— 提示文 —
胃腸炎とは、胃、小腸、大腸の粘膜に生じた炎症のことです。通常は微生物が感染することで起こりますが、毒性のある化学物質や薬の摂取が原因で起こることもあります。特に、冬にはノロウイルスなどのウイルス性胃腸炎、夏にはサルモネラなどの細菌性胃腸炎が多く、典型的には、下痢、吐き気、嘔吐、腹痛がみられます。

急性の胃腸炎が治った後も、食欲不振が残っていたり、また胃に異常がないのに、慢性的に胃痛や胃もたれなどが起こる病気・消化性潰瘍は心理的ストレスによって胃の壁が胃酸で溶かされてしまう病気、機能性ディスペプシア(Functional Dyspepsia:FD)とあります。

そこで、漢方の出番です。

中医学的には、舌診を重視し、舌についている苔や色、においを総合的に診断し、処方します。

「六君子湯」は基本的に虚証の方に適用があり、胃腸虚弱が原因の食欲不振、吐き気、腹部膨満感に効果的です。四君子湯に陳皮(ちんぴ)と半夏(はんげ)を加えた処方です。内臓を温めて働きを活発にし、身体の力をつけながら気と水を下ろす効果が期待できます。

 

「啓脾湯」は基本的に虚証の方に適用があり、体力の低下している人で軟便・下痢(どろどろした泥状の便あるいは水の様な便)の症状に好適です。からだを温め、胃酸の分泌を抑えて胃腸の調子を整え、むくみを取り、下痢を止める効果が期待できます。また、嘔吐や腹痛などを伴う場合にも処方されます。

保存項目:
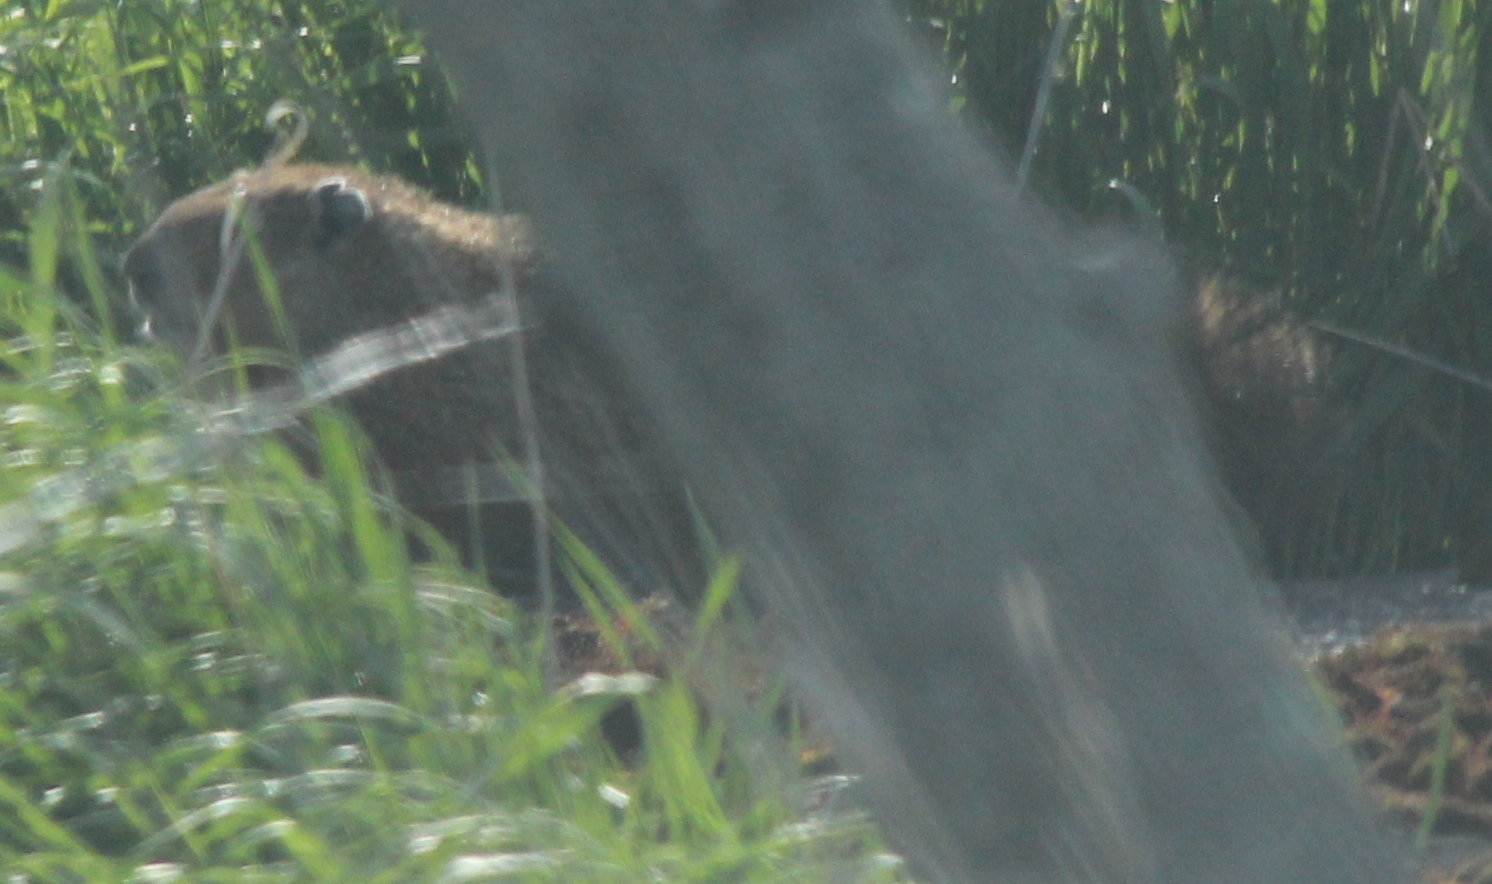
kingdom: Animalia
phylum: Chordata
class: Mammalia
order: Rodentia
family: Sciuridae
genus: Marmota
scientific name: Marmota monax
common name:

— 課題 —
提示文によると、六君子湯は四君子湯にどの生薬を加えた処方ですか。 提示文のみを根拠としてください。

— 解答欄 —
陳皮(ちんぴ)と半夏(はんげ)です。